The buses were passing my stop one by one without stopping – they were so full the drivers didn’t even stop. I ended up walking two stops backwards from my destination in an effort to reach a stop without many other people and hope the driver would stop for just a few of us. I eventually got on a bus to Valletta and then got the airport bus (#8) just as the engine began to rev for departure. I arrived at the airport ten minutes before check in closed, phew! The ride to the airport was another entertaining journey, with traffic jams and road works galore. The bus was packed and thankfully I was committed until the last stop, for watching others getting off earlier it seemed to be a feat of courage and strength to make their way down the aisle and onto solid ground.
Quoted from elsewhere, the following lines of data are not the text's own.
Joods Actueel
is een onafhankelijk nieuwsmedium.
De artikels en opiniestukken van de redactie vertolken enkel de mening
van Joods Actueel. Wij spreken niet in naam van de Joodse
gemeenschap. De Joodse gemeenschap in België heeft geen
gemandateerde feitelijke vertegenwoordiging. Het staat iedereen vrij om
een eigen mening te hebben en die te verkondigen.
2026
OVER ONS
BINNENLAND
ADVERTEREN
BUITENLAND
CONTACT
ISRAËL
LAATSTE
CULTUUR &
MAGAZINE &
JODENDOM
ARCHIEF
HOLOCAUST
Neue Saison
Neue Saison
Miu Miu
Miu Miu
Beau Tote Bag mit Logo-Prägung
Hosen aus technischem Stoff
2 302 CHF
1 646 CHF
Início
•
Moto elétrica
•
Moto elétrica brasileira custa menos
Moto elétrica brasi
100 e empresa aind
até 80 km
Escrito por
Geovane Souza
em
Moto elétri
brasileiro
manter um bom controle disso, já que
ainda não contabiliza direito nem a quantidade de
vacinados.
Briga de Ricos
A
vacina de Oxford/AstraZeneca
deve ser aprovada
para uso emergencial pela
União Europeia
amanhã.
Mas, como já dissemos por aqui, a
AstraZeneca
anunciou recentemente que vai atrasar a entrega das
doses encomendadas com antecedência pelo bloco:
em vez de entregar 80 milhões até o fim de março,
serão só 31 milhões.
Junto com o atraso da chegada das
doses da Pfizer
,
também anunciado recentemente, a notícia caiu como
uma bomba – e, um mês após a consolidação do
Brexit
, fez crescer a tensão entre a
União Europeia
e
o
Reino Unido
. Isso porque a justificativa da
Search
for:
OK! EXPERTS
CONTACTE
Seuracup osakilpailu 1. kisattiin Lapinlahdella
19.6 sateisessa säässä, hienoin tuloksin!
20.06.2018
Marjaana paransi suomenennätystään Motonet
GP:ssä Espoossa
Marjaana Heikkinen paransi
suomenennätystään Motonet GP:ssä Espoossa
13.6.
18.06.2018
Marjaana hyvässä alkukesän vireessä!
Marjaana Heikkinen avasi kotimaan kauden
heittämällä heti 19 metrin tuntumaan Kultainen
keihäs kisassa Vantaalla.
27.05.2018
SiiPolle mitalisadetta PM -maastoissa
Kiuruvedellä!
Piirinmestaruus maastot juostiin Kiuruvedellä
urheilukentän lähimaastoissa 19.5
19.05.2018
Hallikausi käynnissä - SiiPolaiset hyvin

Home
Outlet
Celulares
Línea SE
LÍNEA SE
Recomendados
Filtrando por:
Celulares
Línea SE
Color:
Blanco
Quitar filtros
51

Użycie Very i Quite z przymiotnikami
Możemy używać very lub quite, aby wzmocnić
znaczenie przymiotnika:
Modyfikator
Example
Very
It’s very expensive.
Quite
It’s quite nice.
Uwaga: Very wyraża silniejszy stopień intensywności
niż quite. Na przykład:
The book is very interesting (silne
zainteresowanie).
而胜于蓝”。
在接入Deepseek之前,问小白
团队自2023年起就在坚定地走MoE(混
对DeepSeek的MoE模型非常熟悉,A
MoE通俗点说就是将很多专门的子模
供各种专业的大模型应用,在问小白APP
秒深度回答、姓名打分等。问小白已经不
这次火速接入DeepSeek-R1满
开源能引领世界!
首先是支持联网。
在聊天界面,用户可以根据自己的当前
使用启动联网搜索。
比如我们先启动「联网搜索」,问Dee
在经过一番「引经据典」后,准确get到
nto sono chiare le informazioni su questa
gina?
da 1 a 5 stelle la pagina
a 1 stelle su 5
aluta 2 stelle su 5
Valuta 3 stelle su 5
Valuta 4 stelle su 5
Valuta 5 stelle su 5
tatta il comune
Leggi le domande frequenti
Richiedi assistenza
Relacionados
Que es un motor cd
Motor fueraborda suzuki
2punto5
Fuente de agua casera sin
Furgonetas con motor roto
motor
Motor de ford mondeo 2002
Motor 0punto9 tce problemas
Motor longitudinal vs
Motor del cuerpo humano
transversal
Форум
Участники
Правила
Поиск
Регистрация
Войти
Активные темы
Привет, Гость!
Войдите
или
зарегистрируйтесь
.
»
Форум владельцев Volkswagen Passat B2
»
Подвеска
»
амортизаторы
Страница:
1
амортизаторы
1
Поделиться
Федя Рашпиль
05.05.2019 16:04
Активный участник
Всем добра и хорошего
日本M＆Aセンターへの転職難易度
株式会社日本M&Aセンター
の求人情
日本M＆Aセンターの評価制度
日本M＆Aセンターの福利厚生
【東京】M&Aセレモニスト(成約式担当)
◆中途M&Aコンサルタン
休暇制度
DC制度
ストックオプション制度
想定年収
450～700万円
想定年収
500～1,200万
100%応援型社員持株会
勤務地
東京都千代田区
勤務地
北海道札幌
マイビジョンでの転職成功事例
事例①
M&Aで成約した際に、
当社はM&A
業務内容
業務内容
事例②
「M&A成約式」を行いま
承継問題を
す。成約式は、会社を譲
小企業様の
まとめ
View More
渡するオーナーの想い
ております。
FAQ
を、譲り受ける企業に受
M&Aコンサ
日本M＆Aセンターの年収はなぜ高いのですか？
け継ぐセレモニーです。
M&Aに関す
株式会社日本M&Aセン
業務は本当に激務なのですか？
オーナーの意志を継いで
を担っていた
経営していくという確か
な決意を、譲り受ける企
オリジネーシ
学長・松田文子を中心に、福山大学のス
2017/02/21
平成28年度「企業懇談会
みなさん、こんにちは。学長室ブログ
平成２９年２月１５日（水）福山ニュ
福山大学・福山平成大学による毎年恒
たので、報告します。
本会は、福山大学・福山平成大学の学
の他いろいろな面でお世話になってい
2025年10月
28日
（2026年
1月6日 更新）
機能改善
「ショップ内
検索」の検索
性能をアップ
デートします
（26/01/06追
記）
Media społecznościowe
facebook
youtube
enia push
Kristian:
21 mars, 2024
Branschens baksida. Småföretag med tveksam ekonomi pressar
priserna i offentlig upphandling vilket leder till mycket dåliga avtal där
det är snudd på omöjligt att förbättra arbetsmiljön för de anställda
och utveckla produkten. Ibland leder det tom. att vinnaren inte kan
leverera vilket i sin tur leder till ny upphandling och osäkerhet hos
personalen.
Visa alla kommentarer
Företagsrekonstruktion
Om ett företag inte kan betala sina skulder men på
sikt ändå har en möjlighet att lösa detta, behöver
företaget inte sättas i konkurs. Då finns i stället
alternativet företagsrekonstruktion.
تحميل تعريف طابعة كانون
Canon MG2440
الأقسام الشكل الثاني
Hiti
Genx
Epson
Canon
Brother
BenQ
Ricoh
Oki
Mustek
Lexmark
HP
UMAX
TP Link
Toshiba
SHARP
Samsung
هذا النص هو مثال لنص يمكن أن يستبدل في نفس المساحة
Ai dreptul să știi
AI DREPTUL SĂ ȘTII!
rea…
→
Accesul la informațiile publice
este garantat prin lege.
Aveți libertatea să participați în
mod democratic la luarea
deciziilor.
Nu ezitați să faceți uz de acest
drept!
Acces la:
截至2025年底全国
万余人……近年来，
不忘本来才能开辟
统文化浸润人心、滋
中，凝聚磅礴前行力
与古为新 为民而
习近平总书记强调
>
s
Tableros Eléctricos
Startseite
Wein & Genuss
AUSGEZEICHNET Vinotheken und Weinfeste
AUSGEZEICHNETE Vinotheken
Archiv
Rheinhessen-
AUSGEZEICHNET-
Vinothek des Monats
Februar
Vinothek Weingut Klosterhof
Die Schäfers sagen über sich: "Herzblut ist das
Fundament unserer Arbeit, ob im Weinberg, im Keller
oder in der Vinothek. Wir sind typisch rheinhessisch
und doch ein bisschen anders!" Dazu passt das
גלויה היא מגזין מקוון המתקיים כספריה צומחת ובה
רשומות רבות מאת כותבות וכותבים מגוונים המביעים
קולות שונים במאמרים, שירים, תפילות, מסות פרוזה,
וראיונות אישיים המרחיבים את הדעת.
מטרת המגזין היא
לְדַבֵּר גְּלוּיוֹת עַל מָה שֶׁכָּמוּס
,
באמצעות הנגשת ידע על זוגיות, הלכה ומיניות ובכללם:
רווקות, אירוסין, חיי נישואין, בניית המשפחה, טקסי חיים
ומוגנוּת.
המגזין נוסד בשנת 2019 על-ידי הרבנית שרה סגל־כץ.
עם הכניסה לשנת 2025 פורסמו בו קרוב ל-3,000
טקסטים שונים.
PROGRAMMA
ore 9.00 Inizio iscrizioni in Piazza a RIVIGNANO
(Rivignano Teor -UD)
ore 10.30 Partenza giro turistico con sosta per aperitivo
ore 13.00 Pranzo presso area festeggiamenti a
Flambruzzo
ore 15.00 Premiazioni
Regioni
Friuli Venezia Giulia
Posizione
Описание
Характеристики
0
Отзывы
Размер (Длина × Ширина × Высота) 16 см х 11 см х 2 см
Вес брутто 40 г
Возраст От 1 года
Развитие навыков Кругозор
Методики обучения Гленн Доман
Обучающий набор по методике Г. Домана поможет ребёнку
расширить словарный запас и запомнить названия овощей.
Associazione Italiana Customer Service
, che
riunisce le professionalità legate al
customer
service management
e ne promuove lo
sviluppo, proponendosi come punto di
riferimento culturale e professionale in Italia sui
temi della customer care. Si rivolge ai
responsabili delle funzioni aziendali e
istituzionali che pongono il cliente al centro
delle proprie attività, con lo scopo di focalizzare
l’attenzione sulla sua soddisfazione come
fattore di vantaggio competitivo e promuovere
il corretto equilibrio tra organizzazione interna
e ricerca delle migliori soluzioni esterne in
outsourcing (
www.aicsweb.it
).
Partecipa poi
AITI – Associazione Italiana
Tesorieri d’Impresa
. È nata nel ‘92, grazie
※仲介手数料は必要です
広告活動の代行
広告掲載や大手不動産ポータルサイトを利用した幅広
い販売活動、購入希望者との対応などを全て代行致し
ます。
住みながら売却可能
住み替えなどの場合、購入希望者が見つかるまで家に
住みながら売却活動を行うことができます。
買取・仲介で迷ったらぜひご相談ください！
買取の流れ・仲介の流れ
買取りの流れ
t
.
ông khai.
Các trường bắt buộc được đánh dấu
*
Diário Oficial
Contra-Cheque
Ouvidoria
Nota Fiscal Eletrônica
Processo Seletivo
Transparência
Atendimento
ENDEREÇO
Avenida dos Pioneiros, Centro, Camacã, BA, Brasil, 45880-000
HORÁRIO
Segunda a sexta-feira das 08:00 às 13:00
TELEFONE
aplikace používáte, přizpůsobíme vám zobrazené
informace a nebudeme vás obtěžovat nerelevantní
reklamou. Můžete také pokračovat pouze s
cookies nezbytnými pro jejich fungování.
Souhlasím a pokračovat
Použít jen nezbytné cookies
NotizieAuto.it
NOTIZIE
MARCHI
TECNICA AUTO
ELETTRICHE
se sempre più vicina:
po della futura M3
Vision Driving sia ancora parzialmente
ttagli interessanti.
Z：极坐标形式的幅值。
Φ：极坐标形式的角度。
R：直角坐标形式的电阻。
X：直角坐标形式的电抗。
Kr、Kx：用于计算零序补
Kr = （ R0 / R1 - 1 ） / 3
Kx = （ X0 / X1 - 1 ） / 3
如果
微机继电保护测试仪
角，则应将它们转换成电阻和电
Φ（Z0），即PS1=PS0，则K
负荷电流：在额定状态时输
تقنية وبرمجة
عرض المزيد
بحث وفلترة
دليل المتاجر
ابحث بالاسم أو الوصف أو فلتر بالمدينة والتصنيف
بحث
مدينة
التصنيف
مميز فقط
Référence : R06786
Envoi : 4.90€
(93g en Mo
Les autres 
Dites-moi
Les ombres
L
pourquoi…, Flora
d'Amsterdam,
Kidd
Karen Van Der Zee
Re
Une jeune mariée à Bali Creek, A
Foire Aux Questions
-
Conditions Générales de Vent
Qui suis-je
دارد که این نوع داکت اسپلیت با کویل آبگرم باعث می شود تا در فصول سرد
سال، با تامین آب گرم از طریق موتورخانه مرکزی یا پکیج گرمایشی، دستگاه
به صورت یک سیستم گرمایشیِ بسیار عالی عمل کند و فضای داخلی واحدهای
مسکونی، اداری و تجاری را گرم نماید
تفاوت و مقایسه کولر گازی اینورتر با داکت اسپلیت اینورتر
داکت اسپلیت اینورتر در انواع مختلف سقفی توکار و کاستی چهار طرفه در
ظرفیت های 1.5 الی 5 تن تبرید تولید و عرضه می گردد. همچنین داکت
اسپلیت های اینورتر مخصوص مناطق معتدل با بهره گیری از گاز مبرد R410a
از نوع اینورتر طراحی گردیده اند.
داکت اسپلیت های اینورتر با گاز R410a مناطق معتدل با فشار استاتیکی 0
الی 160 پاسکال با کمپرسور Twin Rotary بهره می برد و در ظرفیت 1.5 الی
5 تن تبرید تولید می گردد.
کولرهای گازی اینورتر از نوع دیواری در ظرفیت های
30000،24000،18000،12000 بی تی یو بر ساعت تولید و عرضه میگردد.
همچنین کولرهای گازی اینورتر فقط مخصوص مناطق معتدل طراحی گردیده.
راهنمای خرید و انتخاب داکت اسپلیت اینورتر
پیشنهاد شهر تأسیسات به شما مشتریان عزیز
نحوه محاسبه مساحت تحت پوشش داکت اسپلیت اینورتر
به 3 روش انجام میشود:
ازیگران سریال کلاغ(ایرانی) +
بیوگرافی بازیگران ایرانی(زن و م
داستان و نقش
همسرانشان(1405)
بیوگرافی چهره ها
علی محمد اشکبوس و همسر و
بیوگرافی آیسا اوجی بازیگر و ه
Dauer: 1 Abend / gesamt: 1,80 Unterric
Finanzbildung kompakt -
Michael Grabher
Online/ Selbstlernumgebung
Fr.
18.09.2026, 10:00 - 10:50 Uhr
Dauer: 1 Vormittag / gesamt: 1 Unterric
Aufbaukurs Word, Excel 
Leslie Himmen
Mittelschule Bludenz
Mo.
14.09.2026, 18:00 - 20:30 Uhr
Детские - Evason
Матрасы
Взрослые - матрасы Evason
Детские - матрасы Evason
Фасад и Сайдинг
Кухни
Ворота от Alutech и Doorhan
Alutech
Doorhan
There was a near altercation between our bus and a truck, with both large vehicles vying for space in the merging traffic. The truck driver turned his side mirror in at the last minute to avoid it getting smashed and all the passengers on the bus added insult to injury by contributing their own expletives to the tense atmosphere. Further on we came upon a street that was closed to traffic for road works. The bus driver had obviously decided enough was enough and was determined to enter the road regardless of the barriers. A heated argument with the workman ensued, with contributions from the passengers shouted through the open windows. It was chaos, and everyone was quickly losing their temper in the hot and crowded conditions. Eventually the workman gave in and opened the barriers so we could pass through and a roaring cheer erupted from the bus. Victory had been achieved and everyone laughed and clapped with glee at the workman’s expense. The rest of the ride was fast and bumpy with smiles all around – and many thanks that we arrived just in time.